⟨

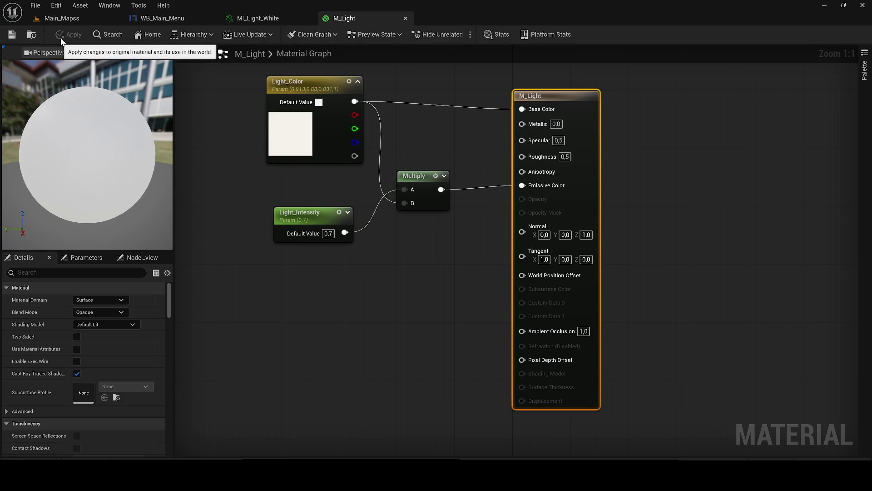
click(51, 19)
- Frame the view on lamp SM_Lamp_82 among the rocks
key(f)
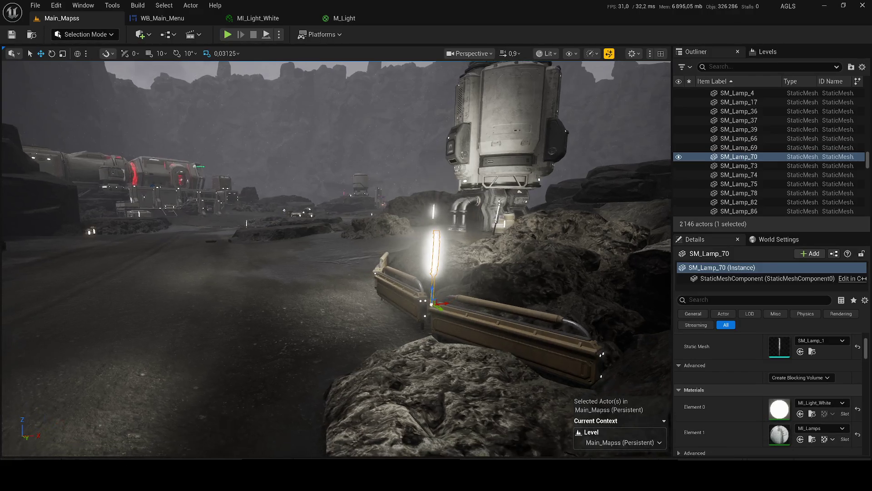
scroll(386, 224, down, 4)
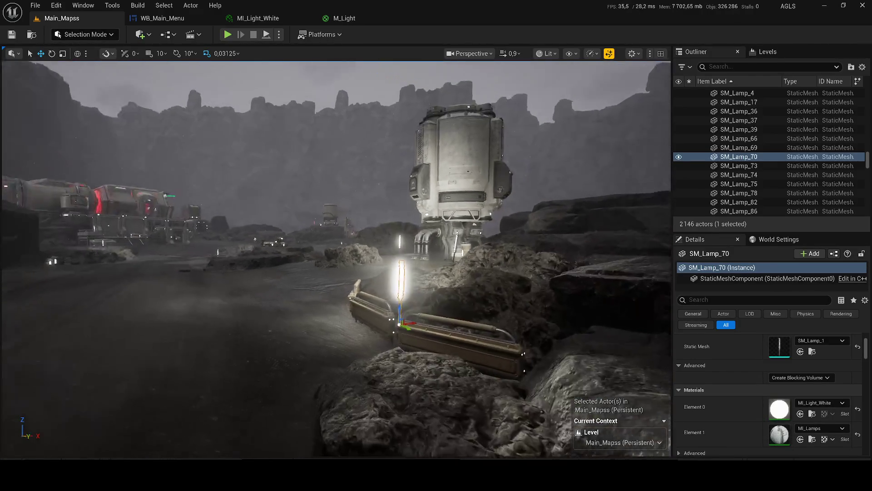
drag(396, 241, 455, 234)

⟩

§ EXERCISE GOAL
The expected result is the complete listing above, printed exactly, with no pictures.

§ THE ANSWER
click(51, 19)
- Frame the view on lamp SM_Lamp_82 among the rocks
key(f)
scroll(386, 224, down, 4)
drag(396, 241, 455, 234)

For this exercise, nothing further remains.